#Lawan IslamofobiaINTERNASIONAL

AI Jadi Senjata Baru Tindakan Pelecehan terhadap Muslimah India

Riset Khan tiba di kesimpulan yang serupa dari sudut pandang berbeda. “Dalam banyak budaya Asia Selatan, perempuan digambarkan sebagai kehormatan keluarga,” katanya. “Jadi, menyerang perempuan Muslim secara visual menjadi cara untuk menggambarkan umat Muslim sebagai pihak yang inferior.”

Khan sendiri merasa penelitian ini sangat memengaruhi dirinya. “Sebagai seorang perempuan Muslim dan peneliti, hal ini berdampak mendalam bagi saya,” ujarnya.

“Saya ingat merasa sangat ngeri ketika melihat gambar seorang perempuan berkerudung direpresentasikan sebagai pornografi ringan. Sebagai seorang perempuan, Anda sudah menghadapi perilaku misoginis setiap hari. Ini adalah lapisan beban lain yang ditambahkan pada identitas Anda.”

Menanggapi kekhawatiran ini, Atif Rasheed, seorang politisi BJP, mengatakan bahwa AI “dapat digunakan secara positif maupun negatif” dan menyerukan regulasi yang lebih kuat untuk mencegah penyalahgunaannya. Ia menyebut konten deepfake dan eksplisit secara seksual sebagai hal yang “sangat mengecewakan” dan menyatakan harus ada tindakan tegas terhadap para pelaku.

Namun, ia menolak melihat masalah ini melalui lensa agama, dengan mengatakan bahwa BJP “menghormati perempuan dari semua agama” dan kasus “Sulli Deals” serta “Bulli Bai” telah ditangani sesuai dengan hukum yang berlaku.

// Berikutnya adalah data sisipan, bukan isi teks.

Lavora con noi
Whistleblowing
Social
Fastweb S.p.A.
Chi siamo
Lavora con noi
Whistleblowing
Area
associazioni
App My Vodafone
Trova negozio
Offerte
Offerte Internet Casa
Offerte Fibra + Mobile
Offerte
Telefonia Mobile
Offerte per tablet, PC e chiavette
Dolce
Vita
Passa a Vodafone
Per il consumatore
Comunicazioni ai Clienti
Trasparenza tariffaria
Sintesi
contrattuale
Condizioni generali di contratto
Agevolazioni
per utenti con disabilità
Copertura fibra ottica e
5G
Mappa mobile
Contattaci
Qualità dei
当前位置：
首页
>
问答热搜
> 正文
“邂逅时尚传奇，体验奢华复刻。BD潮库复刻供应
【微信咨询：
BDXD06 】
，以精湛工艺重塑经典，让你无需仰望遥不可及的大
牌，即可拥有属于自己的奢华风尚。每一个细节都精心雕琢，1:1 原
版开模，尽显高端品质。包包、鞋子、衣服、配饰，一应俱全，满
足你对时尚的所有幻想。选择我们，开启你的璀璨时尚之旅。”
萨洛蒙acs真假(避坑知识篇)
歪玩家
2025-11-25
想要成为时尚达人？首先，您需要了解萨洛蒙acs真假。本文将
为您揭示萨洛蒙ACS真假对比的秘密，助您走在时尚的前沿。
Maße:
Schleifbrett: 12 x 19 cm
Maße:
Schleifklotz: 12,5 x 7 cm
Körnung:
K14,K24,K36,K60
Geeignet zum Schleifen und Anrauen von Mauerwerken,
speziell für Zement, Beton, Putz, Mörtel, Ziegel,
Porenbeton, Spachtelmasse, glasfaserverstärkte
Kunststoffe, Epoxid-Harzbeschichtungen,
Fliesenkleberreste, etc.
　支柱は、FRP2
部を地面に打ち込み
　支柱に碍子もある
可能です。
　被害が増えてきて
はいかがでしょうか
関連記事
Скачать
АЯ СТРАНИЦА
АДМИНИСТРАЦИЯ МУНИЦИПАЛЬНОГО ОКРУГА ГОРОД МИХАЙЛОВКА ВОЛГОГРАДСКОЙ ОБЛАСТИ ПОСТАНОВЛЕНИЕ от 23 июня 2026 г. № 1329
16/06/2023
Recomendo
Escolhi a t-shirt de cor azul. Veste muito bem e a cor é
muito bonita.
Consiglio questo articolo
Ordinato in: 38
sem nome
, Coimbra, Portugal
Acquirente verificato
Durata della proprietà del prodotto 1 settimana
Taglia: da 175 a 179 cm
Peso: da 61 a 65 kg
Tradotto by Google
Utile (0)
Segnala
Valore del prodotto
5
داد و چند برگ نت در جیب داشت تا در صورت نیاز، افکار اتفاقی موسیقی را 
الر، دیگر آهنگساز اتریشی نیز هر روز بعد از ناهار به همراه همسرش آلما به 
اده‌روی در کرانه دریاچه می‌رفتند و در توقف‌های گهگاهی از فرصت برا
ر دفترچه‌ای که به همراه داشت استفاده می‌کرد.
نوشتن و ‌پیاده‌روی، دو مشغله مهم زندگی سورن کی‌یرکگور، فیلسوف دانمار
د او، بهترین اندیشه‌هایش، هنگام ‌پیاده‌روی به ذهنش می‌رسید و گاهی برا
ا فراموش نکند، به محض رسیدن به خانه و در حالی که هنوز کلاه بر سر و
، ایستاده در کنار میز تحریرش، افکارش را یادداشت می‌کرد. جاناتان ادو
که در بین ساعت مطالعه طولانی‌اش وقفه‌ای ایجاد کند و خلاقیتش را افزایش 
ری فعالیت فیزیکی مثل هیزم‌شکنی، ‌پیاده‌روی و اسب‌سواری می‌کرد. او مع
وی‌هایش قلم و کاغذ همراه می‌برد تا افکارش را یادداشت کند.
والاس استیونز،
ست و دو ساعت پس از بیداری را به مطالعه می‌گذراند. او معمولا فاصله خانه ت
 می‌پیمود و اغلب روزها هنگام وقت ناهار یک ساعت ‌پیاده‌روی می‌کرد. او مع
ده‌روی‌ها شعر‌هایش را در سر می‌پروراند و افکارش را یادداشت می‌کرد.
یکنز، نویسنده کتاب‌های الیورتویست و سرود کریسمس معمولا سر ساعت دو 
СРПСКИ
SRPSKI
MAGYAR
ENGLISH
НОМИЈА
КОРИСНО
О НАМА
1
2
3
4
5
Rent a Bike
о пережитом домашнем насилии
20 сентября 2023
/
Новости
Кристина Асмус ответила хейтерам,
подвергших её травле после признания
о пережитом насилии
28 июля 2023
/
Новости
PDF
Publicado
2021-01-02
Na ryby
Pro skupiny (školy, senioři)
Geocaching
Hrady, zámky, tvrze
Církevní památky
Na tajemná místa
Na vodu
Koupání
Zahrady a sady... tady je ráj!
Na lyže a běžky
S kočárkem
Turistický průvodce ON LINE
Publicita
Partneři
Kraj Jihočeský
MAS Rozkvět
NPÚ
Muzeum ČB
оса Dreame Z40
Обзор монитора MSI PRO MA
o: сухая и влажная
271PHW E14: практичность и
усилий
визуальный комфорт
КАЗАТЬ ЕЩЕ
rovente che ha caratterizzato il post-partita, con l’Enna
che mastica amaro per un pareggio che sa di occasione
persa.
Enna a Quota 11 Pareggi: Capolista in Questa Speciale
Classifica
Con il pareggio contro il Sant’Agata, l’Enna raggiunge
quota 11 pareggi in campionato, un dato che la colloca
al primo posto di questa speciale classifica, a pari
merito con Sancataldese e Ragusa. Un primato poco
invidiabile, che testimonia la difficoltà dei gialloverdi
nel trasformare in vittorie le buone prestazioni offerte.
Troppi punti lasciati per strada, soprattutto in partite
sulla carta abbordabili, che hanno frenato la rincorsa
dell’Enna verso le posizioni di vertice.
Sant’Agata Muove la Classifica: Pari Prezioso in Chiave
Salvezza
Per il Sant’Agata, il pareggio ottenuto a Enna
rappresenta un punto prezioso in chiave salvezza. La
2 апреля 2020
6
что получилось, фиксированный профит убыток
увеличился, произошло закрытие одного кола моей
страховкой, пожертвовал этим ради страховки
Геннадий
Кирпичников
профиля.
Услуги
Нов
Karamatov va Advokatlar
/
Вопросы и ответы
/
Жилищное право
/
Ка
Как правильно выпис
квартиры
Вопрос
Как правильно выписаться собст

Pola Lama yang Diperkuat oleh AI

Peristiwa Sulli Deals dan Bulli Bai, yang terjadi pada tahun 2021 dan 2022, menggunakan gambar yang direkayasa secara manual. Kedua kasus tersebut memicu kemarahan luas dan penyelidikan polisi.

Otoritas India menangkap Aumkareshwar Thakur, yang dituduh membuat akun “Sulli Deals”, dan Niraj Bishnoi, yang diidentifikasi sebagai pencipta “Bulli Bai”, pada Januari 2022. Baik Thakur maupun Bishnoi kemudian diberikan penangguhan penahanan (jaminan) oleh pengadilan New Delhi atas “alasan kemanusiaan” dua bulan kemudian.

Para peneliti meyakini bahwa kebangkitan AI generatif telah memperluas skala dan kecepatan pelecehan terhadap perempuan Muslim secara daring secara dramatis. Aplikasi baru memungkinkan pengguna untuk mengunggah foto dan secara otomatis menghasilkan gambar seksual. Alat-alat semacam itu tersedia secara luas di internet, sering kali gratis, dan tidak memerlukan keahlian teknis.

“Ada sejarah yang sangat panjang tentang teknologi yang digunakan untuk membidik dan melecehkan perempuan, terutama perempuan minoritas,” kata Eviane Leidig, direktur penelitian dan jangkauan di CSOH. “Yang berbeda sekarang adalah tingkat pelanggaran dan skala bahaya yang dimungkinkan oleh alat-alat AI.”

Bagi mereka yang sudah hidup dengan pelecehan yang berkepanjangan, kemunculan citra buatan AI telah menambah dimensi ketakutan baru.

Afreen Fatima (27), seorang peneliti dan aktivis yang menghadapi pelecehan daring sejak menyuarakan penolakan terhadap Undang-Undang Amandemen Kewarganegaraan (Citizenship Amendment Act) India pada tahun 2019, merupakan salah satu dari puluhan perempuan Muslim yang fotonya diunggah dan “dilelang” di Sulli Deals.